I rested as dawn nudged along the edge of my consciousness, vaguely aware of the brightening light and chirping of birds as the morning grew later. But I closed my eyes tighter, burrowing deeper into my comforter and feeling my lips curve when Chienne cuddled closer - her back to mine. "We're still sleepy, huh, pretty?" I murmured and drifted into dreams again.

And in these dreams - the ones this morning - I was beautiful and capable and patient and kind. I had crushes on me capable of loving me and did projects with stunning talent and ambitious time lines. Chloe could see and pranced around the edges of her yard, barking happily at the neighborhood dogs and wagging her tail so hard that it made a loud thwapping sounds upon striking the wooden fence. There were flowers in gentle pastels and just enough clouds filtering the sunlight.

I sighed again, arching into a stretch atop my flannel sheets, when Sprout scampered by in his stripey glory, meowing at the birds in the morning. But I fought the urge to hurry Chienne through her walk, taking deep breaths and practicing patience as she paused her trotting paws at every tree or random smell. Her tail wagged at other dogs and she lifted her head to be petted, jumping only a little when they startled her from an odd direction.
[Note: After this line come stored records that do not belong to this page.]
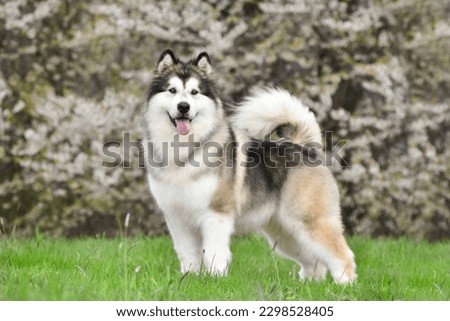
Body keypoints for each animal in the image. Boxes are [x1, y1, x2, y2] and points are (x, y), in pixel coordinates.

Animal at [142, 49, 356, 282]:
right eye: (172, 90)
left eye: (194, 92)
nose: (183, 107)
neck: (182, 150)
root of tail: (304, 147)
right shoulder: (177, 218)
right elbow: (187, 253)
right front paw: (189, 278)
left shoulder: (216, 214)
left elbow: (214, 252)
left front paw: (215, 278)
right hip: (285, 231)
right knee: (314, 260)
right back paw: (310, 284)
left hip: (310, 220)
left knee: (342, 254)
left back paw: (345, 284)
I moved one step closer to a near-impossible goal at work. I ate lunch with Adam and polished presentations between populating spreadsheets. I argued half-heartedly, looking longingly out windows toward the sunshine. I returned home with a guacamole-laden burrito to share with my dog and took pictures - the first I've taken in weeks - of some weeds in the yard.

And that's all there is to tell right now.

Thursday, August 04, 2011


I'm uncharacteristically passive of late. Would rather listen than speak. Learn instead of teach. Wait in favor of acting.

So I type posts and comments but delete without publishing. Nothing is right - some words come close, but the pages fail to communicate anything of value or interest. So I read books or play games or take naps.

This is not to say I'm unwell. I work. I sleep and eat and walk with my pretty dog. And she's adjusting very well with just a couple of blips to adjust medications. We've extended our walks to normal length but they've increased dramatically in duration. Instead of our brisk wanderings, each of us lost in our own thoughts, we now move with a shorter tether. I remind myself to watch carefully - alert her with a gentle 'careful' to oncoming bushes or fences or landscaping. She mostly heeds the gentle tugs to her leash and I smile as she trots along with her ears perked and tail up. It's progress.

But when I begin to relax, to ease into daydreams or plan professional activities, she'll gasp, startled when she stumbles. Or wince when her snout bounces off a mailbox. And I remind myself that it's different now. That I must focus on the moment and answer the question before me and grasp for patience I do not typically possess.

It leaves me unsettled and exhausted. So when work offers a challenge, I tend to sigh rather than pounce. I don't care as much as I should - having this sense that it's all so fleeting and trivial.

So I've increased my dose of trusty SSRIs. And force myself to follow a proper schedule with adequate productivity. While hoping that while the blindness is permanent for Chienne, this mood will soon pass for me.